Action item: After finding the line with "tinieblas, y las" in the entries below, retype exactly each line from there through the line with "Susisiekite su pardavėju", including that final line.

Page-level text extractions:
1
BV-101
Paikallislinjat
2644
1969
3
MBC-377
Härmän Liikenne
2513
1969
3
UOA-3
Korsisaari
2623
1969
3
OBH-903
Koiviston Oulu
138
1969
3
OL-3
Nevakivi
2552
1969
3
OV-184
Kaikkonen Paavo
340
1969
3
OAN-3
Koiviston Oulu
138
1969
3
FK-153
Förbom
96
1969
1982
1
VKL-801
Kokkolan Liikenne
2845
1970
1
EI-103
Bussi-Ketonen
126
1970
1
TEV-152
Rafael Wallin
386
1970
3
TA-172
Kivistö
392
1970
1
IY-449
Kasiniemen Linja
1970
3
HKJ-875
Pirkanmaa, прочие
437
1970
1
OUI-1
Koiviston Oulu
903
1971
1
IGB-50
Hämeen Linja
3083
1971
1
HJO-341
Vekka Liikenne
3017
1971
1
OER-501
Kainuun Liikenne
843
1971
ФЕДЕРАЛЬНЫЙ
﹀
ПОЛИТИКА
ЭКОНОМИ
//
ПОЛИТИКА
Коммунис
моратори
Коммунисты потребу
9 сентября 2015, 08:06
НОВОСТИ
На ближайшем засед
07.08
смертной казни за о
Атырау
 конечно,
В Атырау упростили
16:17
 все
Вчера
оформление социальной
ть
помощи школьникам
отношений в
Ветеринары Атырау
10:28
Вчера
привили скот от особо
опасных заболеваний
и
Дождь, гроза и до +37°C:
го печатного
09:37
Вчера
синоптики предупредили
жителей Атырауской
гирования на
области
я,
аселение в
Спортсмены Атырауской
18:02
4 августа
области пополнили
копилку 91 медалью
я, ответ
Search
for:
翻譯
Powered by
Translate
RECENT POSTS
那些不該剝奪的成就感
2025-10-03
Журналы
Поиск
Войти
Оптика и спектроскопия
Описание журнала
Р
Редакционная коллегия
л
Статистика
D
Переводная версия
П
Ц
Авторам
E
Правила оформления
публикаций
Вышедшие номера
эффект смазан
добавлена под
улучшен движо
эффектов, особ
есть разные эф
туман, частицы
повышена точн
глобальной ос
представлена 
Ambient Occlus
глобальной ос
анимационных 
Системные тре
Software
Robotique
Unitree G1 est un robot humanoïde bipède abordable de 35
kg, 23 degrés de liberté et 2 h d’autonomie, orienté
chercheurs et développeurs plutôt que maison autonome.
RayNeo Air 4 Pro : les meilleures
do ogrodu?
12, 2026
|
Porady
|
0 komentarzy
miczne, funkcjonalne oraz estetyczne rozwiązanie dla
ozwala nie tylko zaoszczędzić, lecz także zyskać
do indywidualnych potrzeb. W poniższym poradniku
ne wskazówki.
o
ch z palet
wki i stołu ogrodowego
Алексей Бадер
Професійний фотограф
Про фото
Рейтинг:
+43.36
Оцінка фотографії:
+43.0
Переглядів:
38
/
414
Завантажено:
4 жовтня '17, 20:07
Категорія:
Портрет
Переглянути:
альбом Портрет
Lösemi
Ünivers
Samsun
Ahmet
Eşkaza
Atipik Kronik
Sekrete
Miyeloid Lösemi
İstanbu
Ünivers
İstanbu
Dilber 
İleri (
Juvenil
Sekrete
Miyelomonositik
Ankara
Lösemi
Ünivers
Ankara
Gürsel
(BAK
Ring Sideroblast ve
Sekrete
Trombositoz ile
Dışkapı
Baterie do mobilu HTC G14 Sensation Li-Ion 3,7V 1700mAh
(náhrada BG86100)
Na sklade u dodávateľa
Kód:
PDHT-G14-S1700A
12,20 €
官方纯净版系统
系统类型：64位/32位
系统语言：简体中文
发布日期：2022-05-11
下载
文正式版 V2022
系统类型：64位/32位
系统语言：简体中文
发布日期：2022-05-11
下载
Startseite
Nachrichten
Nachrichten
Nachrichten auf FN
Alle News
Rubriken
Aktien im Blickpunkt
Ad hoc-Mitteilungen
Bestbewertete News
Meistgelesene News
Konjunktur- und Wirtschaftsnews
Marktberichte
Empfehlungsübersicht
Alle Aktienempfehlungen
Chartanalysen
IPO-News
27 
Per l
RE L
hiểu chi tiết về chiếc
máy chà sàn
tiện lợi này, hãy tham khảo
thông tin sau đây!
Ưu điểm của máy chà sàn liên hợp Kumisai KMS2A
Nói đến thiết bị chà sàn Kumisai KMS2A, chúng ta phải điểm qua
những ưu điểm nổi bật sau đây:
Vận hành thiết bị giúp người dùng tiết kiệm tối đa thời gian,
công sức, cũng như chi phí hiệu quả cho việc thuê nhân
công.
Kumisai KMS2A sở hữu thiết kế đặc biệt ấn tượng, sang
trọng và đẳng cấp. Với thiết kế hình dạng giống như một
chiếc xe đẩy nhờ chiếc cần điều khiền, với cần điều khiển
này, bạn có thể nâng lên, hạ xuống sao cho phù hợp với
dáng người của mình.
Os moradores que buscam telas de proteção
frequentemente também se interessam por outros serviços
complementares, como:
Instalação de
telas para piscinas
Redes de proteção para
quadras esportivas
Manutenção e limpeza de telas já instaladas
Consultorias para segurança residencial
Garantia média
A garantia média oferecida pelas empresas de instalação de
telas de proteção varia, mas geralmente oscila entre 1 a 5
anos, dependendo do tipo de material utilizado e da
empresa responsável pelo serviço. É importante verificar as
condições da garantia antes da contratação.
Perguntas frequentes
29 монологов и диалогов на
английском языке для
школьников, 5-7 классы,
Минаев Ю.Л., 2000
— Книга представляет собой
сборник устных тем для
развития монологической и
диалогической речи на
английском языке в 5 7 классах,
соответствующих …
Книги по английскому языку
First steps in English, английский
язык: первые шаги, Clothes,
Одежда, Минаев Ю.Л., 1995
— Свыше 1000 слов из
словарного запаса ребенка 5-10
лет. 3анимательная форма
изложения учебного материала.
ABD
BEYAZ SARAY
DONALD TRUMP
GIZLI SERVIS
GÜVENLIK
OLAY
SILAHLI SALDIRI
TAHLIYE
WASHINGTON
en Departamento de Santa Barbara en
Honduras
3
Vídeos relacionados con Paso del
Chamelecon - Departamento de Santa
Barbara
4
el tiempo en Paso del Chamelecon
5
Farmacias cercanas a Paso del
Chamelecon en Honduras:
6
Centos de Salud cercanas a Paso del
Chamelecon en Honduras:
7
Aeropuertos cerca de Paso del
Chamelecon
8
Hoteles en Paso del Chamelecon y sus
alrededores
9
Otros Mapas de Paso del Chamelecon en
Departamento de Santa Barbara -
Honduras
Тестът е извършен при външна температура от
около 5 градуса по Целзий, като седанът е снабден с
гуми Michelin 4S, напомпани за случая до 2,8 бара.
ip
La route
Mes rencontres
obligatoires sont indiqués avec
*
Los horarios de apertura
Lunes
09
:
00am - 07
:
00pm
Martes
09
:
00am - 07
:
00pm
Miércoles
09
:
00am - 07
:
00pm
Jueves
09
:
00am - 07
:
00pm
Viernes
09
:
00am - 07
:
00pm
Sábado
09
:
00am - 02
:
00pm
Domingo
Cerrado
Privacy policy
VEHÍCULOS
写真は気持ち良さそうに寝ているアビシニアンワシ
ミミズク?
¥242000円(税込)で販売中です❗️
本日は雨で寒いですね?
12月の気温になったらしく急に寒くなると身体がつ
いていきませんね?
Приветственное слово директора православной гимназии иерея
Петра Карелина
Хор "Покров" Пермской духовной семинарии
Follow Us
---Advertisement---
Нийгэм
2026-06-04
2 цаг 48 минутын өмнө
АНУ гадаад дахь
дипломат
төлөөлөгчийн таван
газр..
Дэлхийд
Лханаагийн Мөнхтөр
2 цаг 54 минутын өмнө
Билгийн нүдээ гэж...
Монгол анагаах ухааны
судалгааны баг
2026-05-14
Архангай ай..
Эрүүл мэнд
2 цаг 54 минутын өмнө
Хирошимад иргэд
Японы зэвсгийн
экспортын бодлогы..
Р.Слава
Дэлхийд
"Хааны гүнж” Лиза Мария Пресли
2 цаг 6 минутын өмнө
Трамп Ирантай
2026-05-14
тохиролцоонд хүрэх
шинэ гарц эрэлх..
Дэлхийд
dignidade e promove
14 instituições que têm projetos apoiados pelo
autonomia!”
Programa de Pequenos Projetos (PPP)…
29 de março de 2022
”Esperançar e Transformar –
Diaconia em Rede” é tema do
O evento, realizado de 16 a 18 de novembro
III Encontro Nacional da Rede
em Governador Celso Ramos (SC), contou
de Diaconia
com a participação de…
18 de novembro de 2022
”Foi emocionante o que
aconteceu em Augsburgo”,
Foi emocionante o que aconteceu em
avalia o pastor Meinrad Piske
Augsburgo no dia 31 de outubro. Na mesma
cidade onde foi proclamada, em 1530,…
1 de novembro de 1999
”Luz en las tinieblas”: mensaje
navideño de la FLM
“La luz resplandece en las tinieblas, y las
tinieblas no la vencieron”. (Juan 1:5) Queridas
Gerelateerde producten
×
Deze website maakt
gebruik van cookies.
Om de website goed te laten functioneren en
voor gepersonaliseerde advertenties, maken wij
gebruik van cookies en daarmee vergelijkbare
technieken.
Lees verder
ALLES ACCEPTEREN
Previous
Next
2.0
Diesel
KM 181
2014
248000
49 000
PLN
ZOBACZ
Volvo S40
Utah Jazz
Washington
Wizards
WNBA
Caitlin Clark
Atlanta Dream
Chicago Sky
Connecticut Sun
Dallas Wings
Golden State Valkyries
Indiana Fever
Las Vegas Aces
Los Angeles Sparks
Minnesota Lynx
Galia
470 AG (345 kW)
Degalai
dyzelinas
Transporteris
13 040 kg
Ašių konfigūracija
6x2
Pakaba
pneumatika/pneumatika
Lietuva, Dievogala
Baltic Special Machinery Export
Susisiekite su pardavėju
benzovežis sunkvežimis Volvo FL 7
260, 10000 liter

Finished task:
“La luz resplandece en las tinieblas, y las
tinieblas no la vencieron”. (Juan 1:5) Queridas
Gerelateerde producten
×
Deze website maakt
gebruik van cookies.
Om de website goed te laten functioneren en
voor gepersonaliseerde advertenties, maken wij
gebruik van cookies en daarmee vergelijkbare
technieken.
Lees verder
ALLES ACCEPTEREN
Previous
Next
2.0
Diesel
KM 181
2014
248000
49 000
PLN
ZOBACZ
Volvo S40
Utah Jazz
Washington
Wizards
WNBA
Caitlin Clark
Atlanta Dream
Chicago Sky
Connecticut Sun
Dallas Wings
Golden State Valkyries
Indiana Fever
Las Vegas Aces
Los Angeles Sparks
Minnesota Lynx
Galia
470 AG (345 kW)
Degalai
dyzelinas
Transporteris
13 040 kg
Ašių konfigūracija
6x2
Pakaba
pneumatika/pneumatika
Lietuva, Dievogala
Baltic Special Machinery Export
Susisiekite su pardavėju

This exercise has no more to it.